No: no mueren los héroes de La Ilíada
sino nosotros, sus lectores, que, a diferencia de ellos
somos lo que somos pero sólo una vez.
Sólo como ficción el ser perdura. Pero nuestra epopeya
no es el combate en las playas de Troya
sino otro más humilde, condenado
a un oscuro y anónimo morir. Por eso mismo
siguen teniendo su sentido Héctor y Aquiles,
Patroclo, Príamo, Helena, Agamenón.
Ellos ni morirán ni han muerto. Pero nosotros sí.

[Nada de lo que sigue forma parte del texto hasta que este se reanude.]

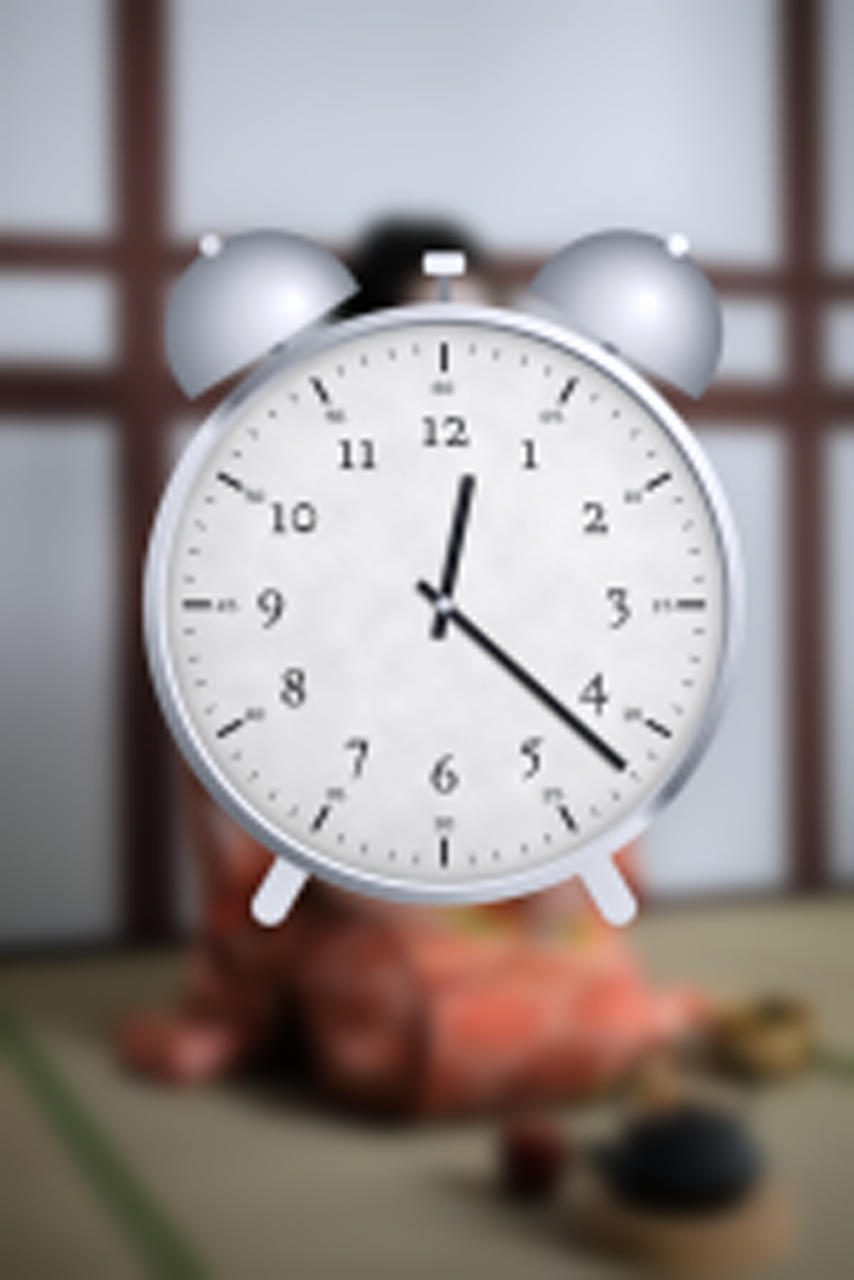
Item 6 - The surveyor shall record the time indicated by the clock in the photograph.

(Galería de rara antigüedad, 2018)
Jaime Siles: (Valencia, 1951). Doctor en Filología Clásica por la Universidad de Salamanca. Becado por la Fundación Juan March, amplió estudios en la Universidad de Tübingen bajo la dirección de Antonio Tovar. Posteriormente trabajó como investigador contratado en el Departamento de Lingüística de la Universidad de Colonia, donde colaboró con Jürgen Untermann en la redacción de los Monumenta Linguarum Hispanicarum. De 1976 a 1980 fue profesor de Filología Latina en la Universidad de Salamanca; de 1980 a 1982, por oposición, en la de Alcalá de Henares. En 1983 obtuvo la cátedra de Filología Latina de la Universidad de La Laguna (Tenerife). Ese mismo año fue nombrado Director del Instituto Español de Cultura en Viena y Agregado Cultural en la Embajada de España en Austria. Catedrático Honorario de la Universidad de Viena; profesor invitado de la Universidades de Graz, Salzburg, Madison- Wisconsin, Bérgamo, Berna, Turín, Ginebra, École Normale Supérieure de Lyon, Clermont-Ferrand. Orléans y Marne- La Vallée; Ordentlicher Professor de la Universidad de St. Gallen. Actualmente es Catedrático Emérito de Filología Latina de la Universidad de Valencia. Ha sido Asesor de Cultura en la Representación Permanente de España ante la Oficina de la Organización de las Naciones Unidas y Presidente de la Sociedad Española de Estudios Clásicos. Hijo Predilecto de la Ciudad de Valencia y Doctor honoris causa por la Universidad de Clermont-Ferrand. Ha obtenido, entre otros, los Premios Ocnos, de la Crítica Nacional, el Internacional Loewe de Poesía, el Premio Internacional Generación del 27, el Nacional de Poesía José Hierro, el Internacional de Poesía Ciudad de Torrevieja, el Tiflos y el Internacional de Poesía Jaime Gil de Biedma, así como el Teresa de Ávila, el de las Letras Valencianas y el Andrés Bello, concedidos los tres al conjunto de su obra.